Her wish is simple:  to be remembered as a good mother, grandmother, and friend. Not a ‘buttinsky’.

As beautiful as that is, it’s a double edged sword knowing that her mind has drifted from hope to accepting her fate. Now the rest of my family and I have to do the same.

So, the last two days have been filled with the full range of emotions. I was numb. I  cried a little. I’ve been super angry and rage-filled. I’ve experienced some acceptance and feelings of happy. My traditional coping mechanism when something in my life isn’t going as I want, is to sabotage everything else in my life so then everything sucks. I’m hyper aware of this and am doing something it’s taken a long time to learn how to do — Let Go and Just Be.

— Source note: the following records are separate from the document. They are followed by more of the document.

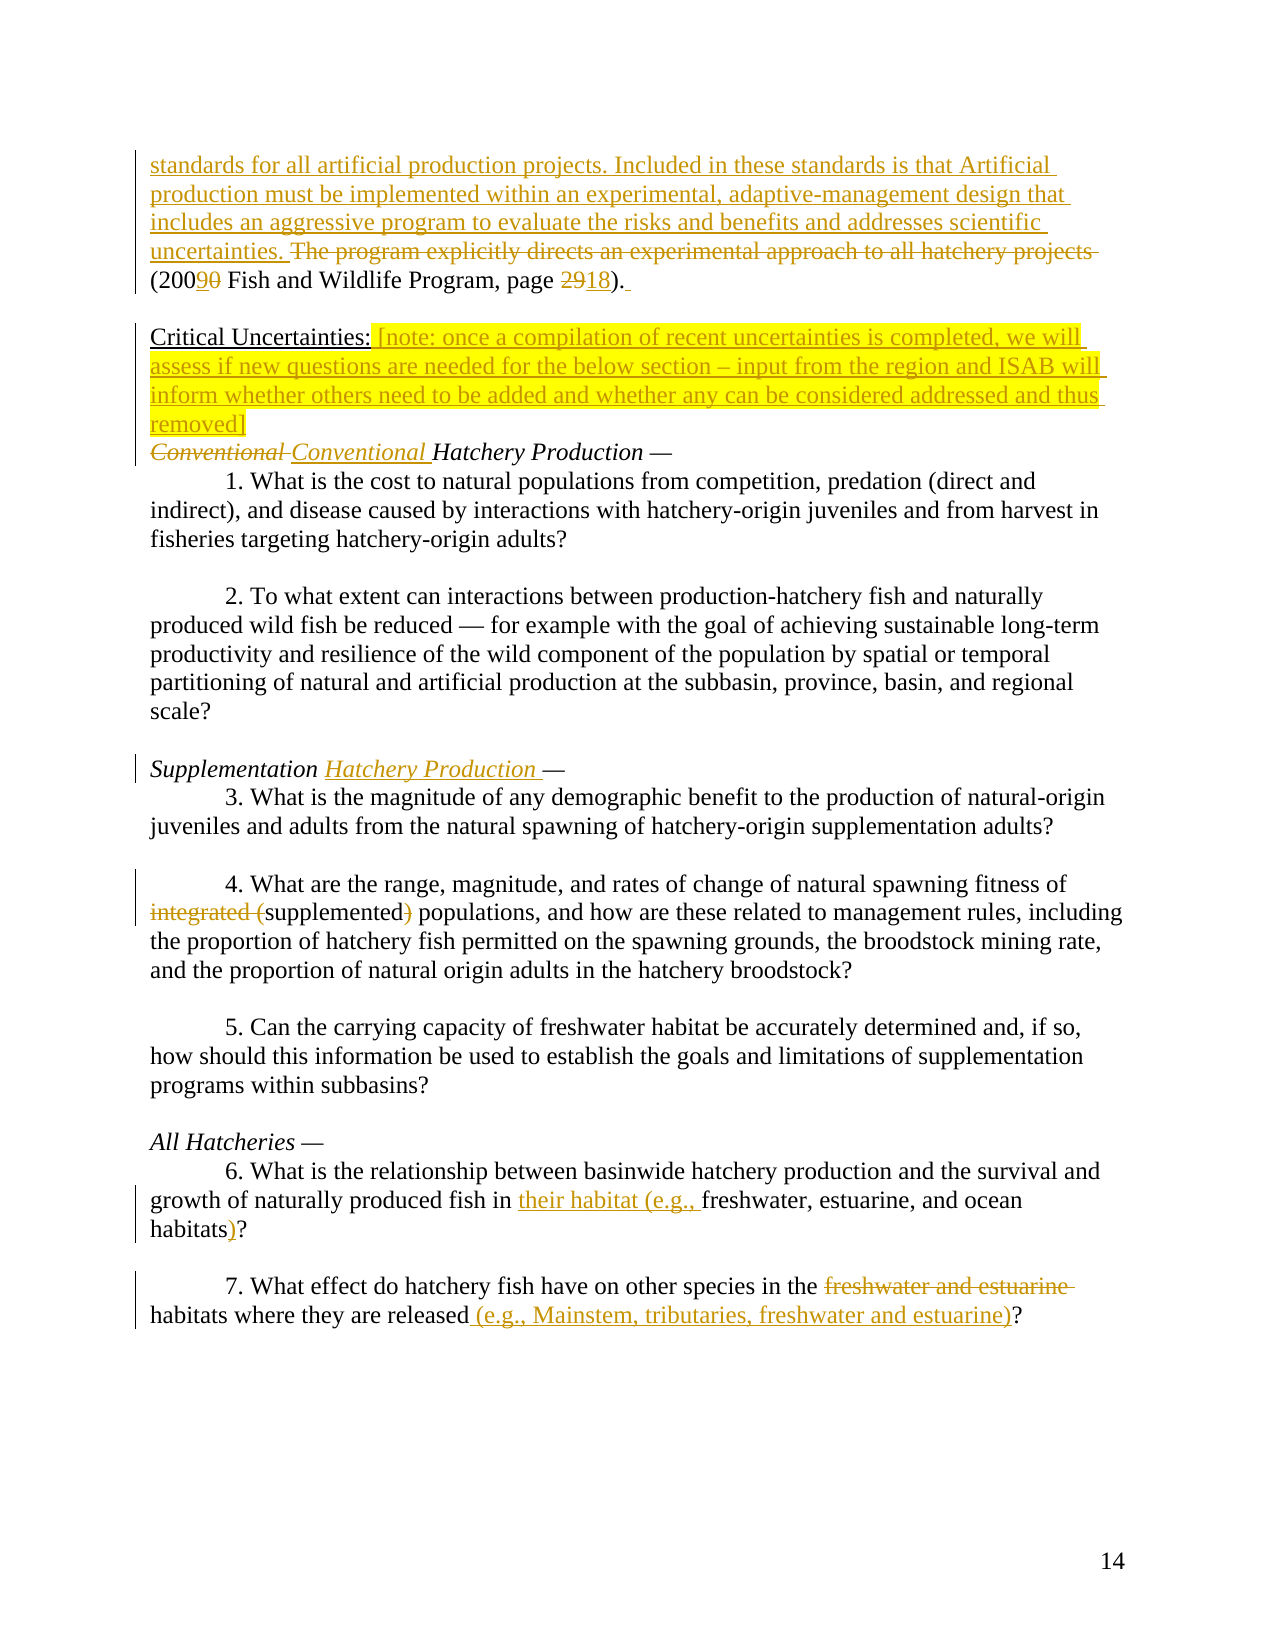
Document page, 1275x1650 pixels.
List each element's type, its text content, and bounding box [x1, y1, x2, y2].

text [150, 150, 1125, 294]
text 5. Can the carrying capacity of freshwater habitat be accurately determined and, if so, how should this information be used to establish the goals and limitations of supplementation programs within subbasins? [150, 1012, 1125, 1099]
text 6. What is the relationship between basinwide hatchery production and the survival and growth of naturally produced fish in freshwater, estuarine, and ocean habitats? [150, 1156, 1125, 1242]
text 2. To what extent can interactions between production-hatchery fish and naturally produced wild fish be reduced — for example with the goal of achieving sustainable long-term productivity and resilience of the wild component of the population by spatial or temporal partitioning of natural and artificial production at the subbasin, province, basin, and regional scale? [150, 581, 1125, 725]
text 4. What are the range, magnitude, and rates of change of natural spawning fitness of supplemented populations, and how are these related to management rules, including the proportion of hatchery fish permitted on the spawning grounds, the broodstock mining rate, and the proportion of natural origin adults in the hatchery broodstock? [150, 869, 1125, 984]
text 7. What effect do hatchery fish have on other species in the habitats where they are released? [150, 1271, 1125, 1329]
text Hatchery Production — [150, 437, 1125, 466]
text 3. What is the magnitude of any demographic benefit to the production of natural-origin juveniles and adults from the natural spawning of hatchery-origin supplementation adults? [150, 782, 1125, 840]
text Supplementation — [150, 754, 1125, 782]
text Critical Uncertainties: [150, 322, 1125, 437]
text 1. What is the cost to natural populations from competition, predation (direct and indirect), and disease caused by interactions with hatchery-origin juveniles and from harvest in fisheries targeting hatchery-origin adults? [150, 466, 1125, 552]
text All Hatcheries — [150, 1127, 1125, 1156]
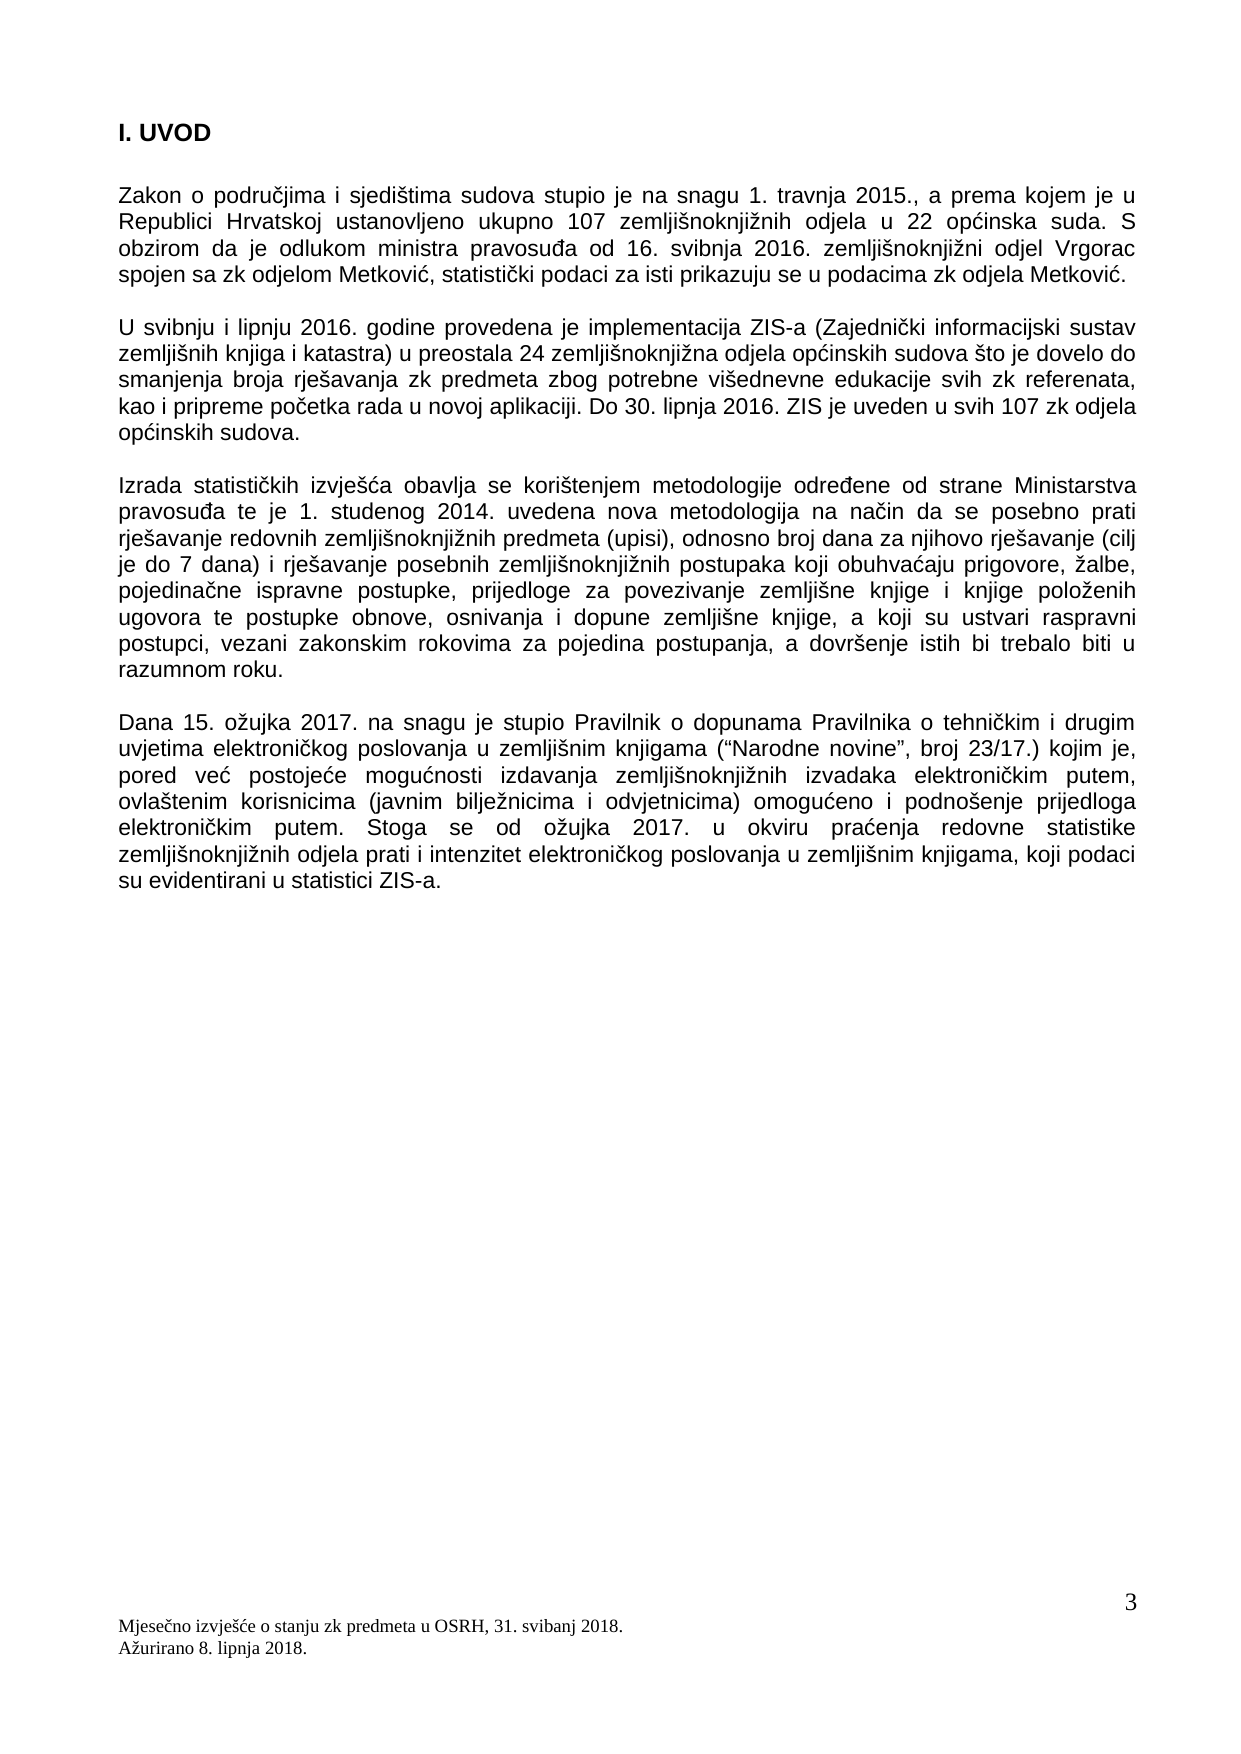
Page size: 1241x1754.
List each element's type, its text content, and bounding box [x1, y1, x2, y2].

text Izrada statističkih izvješća obavlja se korištenjem metodologije određene od strane Ministarstva pravosuđa te je 1. studenog 2014. uvedena nova metodologija na način da se posebno prati rješavanje redovnih zemljišnoknjižnih predmeta (upisi), odnosno broj dana za njihovo rješavanje (cilj je do 7 dana) i rješavanje posebnih zemljišnoknjižnih postupaka koji obuhvaćaju prigovore, žalbe, pojedinačne ispravne postupke, prijedloge za povezivanje zemljišne knjige i knjige položenih ugovora te postupke obnove, osnivanja i dopune zemljišne knjige, a koji su ustvari raspravni postupci, vezani zakonskim rokovima za pojedina postupanja, a dovršenje istih bi trebalo biti u razumnom roku. [118, 472, 1137, 683]
text Zakon o područjima i sjedištima sudova stupio je na snagu 1. travnja 2015., a prema kojem je u Republici Hrvatskoj ustanovljeno ukupno 107 zemljišnoknjižnih odjela u 22 općinska suda. S obzirom da je odlukom ministra pravosuđa od 16. svibnja 2016. zemljišnoknjižni odjel Vrgorac spojen sa zk odjelom Metković, statistički podaci za isti prikazuju se u podacima zk odjela Metković. [118, 182, 1137, 287]
text Dana 15. ožujka 2017. na snagu je stupio Pravilnik o dopunama Pravilnika o tehničkim i drugim uvjetima elektroničkog poslovanja u zemljišnim knjigama (“Narodne novine”, broj 23/17.) kojim je, pored već postojeće mogućnosti izdavanja zemljišnoknjižnih izvadaka elektroničkim putem, ovlaštenim korisnicima (javnim bilježnicima i odvjetnicima) omogućeno i podnošenje prijedloga elektroničkim putem. Stoga se od ožujka 2017. u okviru praćenja redovne statistike zemljišnoknjižnih odjela prati i intenzitet elektroničkog poslovanja u zemljišnim knjigama, koji podaci su evidentirani u statistici ZIS-a. [118, 709, 1137, 893]
subtitle I. UVOD [118, 118, 1137, 147]
text U svibnju i lipnju 2016. godine provedena je implementacija ZIS-a (Zajednički informacijski sustav zemljišnih knjiga i katastra) u preostala 24 zemljišnoknjižna odjela općinskih sudova što je dovelo do smanjenja broja rješavanja zk predmeta zbog potrebne višednevne edukacije svih zk referenata, kao i pripreme početka rada u novoj aplikaciji. Do 30. lipnja 2016. ZIS je uveden u svih 107 zk odjela općinskih sudova. [118, 314, 1137, 445]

I’ve held tightly to the hope that she would get better and we’d be playing Hand and Foot, cooking Cabbage and Noodle Bows, baking Christmas cookies and maybe attending a Josh Groban concert soon. I convinced myself that she’d get to know my future children and that she’d become their favorite person in the world, just as she is mine.

This hope got me through quite a few months without any yucky feelings of thinking she was going to be leaving me soon. Letting Go of that hope leaves me feeling a little guilty – like I’m giving up on her. Or that I’m not believing in her ability to overcome this anymore. I’m trying extremely hard to tell myself and believe that I’m not giving up, so much as I’m trusting her intuition, which I’ve inherited from her, I’m sure of it. I’m trusting that she’ll go when she’s ready. I’m trusting that I will accomplish all of the things that she told me I could in our talk.

Letting Go is painful. Just being is a challenge. But I am determined to make her even more proud of me.*

This is so hard, I need my friends, and I’m so glad to have the support that I do, when I’m ready. I’ve been super quiet about this struggle, but I may have to start asking for help in the form of pancakes, movie nights, and vent sessions.

This is by far the biggest loss that I will have experienced in my entire life. I’m walking a tight rope of keeping my shit together, it’s not pretty, but it’s the best I can do.

I don’t know if I’m ready to let go yet, but I’m learning that there are some things I just can’t plan for, no matter how hard I try, so I kind of just have to keep living. That’s all there is left to do.

That and wait for something that I don’t want to happen.

Life is hard.

 

*Tiny little spoiler from Grandmomma’s Goodbye to me. Sorry/You’re Welcome.